The Spectrum ULA was a custom gate array chip that handled the screen, beeper and paging in alternate ROM chips, such as the Interface 1.

ULA Pin Assignments

  • A0-A6, A14-A15: Address lines
  • D0-D7: Data lines
  • U, V, Y: Video signals
  • T0-T4: Keyboard data lines
  • SOUND: I/O for the beeper
  • Q: 14Mhz clock from the crystal
  • CLK: Clock source to the Z80 (3.5Mhz)
  • WR: Write
  • RD: Read
  • INT: Interrupt
  • ROMCS: Rom chip select
  • CAS: Column address strobe
  • RAS: Row address strobe
  • IOULA: ULA address select for IO port &FE
  • GND/+5V: Power

ULA Operation

The ULA takes the clock feed from the crystal (14Mhz) and divides that down by 2 (7Mhz), then 2 again (3.5Mhz). The 14Mhz and 7Mhz clocks are used to drive the video and the 3.5Mhz clock is fed to the Z80.
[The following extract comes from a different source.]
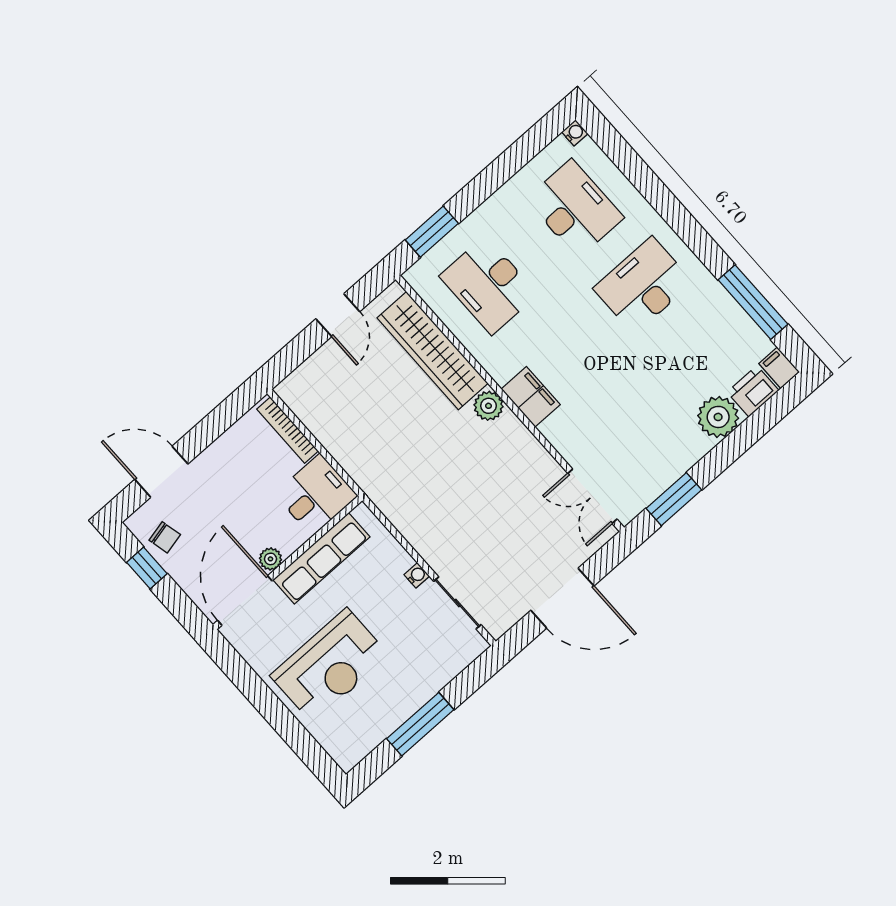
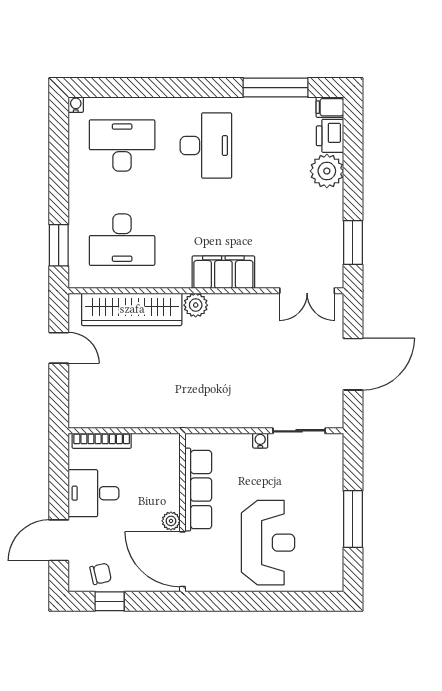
desk: (643, 285) -> (206, 146), turned 180
filing cabinet: (531, 397) -> (223, 272), width x1.50, depth x1.17
desk: (316, 495) -> (93, 493), moved, turned -90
The ULA will hold the CLK line high when it needs to access the video memory at the same time the Z80 does, so if you put an oscilloscope on the CLK line of the Z80 it is quite normal to see this. This behaviour also explains why any memory access in the block of memory from &4000 to &7FFF is slower. Experienced games programmers always place time critical code in the block of higher memory from &8000 upwards.